Northern Ballet make a welcome return to the Festival Theatre with their latest production, The Little Mermaid. As we have come to expect from Northern Ballet, this is an impeccable production, cleverly crafted for touring, and danced almost faultlessly.
The ballet features a score commissioned from Sally Beamish, which turns out to be a great relief from the relentless wash of minimalist and/or film- and television-style scores that have been cropping up on the dance scene for so many years now. It also makes an enormous difference to have Beamish’s skilfully orchestrated music played live by the excellent Northern Ballet Sinfonia, conducted by John Pryce-Jones.
Beamish’s score is an eclectic mixture of styles—a real love affair with music—and there are definite nods towards the great ballet music of Stravinsky and Prokofiev, to other 20th Century composers, Scottish folk music, and perhaps even British film music. In comparison, David Nixon’s choreography appears more restrained, as if always at least one degree of freedom less than the music. It is rounded and poised, sometimes undulating, and there is frequently an impendence to it: the suggestion of movement through water.
The dancing is excellent throughout. Notable is Abigail Prudames (Marilla), who conveys not only the little mermaid’s strength of resolve, but her isolation on land, and her fragility and pain, very convincingly. Joseph Taylor (Prince Adair), and Dreda Blow (Dana), are also splendid as the in-love couple blind to her predicament and distress: like all the best fairy stories, the moral of the tale is a harsh one.
The Little Mermaid is a massive challenge for all involved. To begin with, it isn’t the easiest of stories to conceive of as a ballet, and it also long and somewhat meandering—hard to pace. However, Northern Ballet do manage to pull it off with their usual attention to detail.

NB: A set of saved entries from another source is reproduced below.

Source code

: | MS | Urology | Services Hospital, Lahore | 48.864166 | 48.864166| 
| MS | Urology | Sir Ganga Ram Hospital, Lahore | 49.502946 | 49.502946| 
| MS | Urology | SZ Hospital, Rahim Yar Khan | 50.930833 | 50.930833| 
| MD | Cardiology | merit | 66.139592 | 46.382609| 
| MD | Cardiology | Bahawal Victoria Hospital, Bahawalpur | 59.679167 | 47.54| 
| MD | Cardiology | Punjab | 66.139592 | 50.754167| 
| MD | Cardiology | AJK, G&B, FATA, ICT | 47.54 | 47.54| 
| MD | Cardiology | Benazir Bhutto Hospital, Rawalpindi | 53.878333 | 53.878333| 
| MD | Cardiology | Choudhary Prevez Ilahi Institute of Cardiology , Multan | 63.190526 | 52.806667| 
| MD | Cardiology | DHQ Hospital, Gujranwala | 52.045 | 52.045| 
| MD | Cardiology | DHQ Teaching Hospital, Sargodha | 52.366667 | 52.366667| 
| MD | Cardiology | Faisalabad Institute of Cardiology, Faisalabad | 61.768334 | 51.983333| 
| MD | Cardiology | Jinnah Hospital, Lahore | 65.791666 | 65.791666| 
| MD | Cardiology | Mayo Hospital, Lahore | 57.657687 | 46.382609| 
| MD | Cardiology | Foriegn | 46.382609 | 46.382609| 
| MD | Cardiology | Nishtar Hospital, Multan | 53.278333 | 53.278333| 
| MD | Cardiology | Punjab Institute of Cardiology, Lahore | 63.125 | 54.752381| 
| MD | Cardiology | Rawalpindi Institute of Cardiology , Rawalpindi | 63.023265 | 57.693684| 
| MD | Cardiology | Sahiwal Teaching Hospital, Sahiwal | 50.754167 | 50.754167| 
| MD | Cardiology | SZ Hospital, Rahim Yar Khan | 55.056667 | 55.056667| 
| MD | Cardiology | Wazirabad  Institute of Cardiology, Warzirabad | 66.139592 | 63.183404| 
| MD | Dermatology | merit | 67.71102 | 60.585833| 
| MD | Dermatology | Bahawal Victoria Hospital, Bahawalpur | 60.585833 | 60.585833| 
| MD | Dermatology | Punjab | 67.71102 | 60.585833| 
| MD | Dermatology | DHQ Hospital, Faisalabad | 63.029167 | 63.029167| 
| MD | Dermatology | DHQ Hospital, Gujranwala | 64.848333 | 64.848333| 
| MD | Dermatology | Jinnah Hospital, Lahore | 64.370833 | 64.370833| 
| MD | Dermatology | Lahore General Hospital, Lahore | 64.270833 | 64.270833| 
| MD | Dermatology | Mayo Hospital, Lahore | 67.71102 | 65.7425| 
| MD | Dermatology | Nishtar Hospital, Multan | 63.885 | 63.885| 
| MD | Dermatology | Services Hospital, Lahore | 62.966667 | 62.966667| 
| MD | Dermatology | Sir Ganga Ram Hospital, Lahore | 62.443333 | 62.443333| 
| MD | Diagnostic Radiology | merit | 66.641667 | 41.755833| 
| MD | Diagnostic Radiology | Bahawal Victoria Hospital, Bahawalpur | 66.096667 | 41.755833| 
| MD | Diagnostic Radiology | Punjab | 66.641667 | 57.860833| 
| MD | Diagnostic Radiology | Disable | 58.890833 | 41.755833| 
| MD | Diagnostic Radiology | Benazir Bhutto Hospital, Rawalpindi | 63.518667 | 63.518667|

On the other hand, perhaps it is just a little too safe, taking few genuine risks. Neither the music nor the choreography lead us to the precipice and back again—it is more of a gentle slope. Of course, as is demonstrated here, this isn’t entirely necessary for something to be enjoyable or a success. On the other hand, it would be exciting to see Northern Ballet take a look over the edge now and again sometime in the future.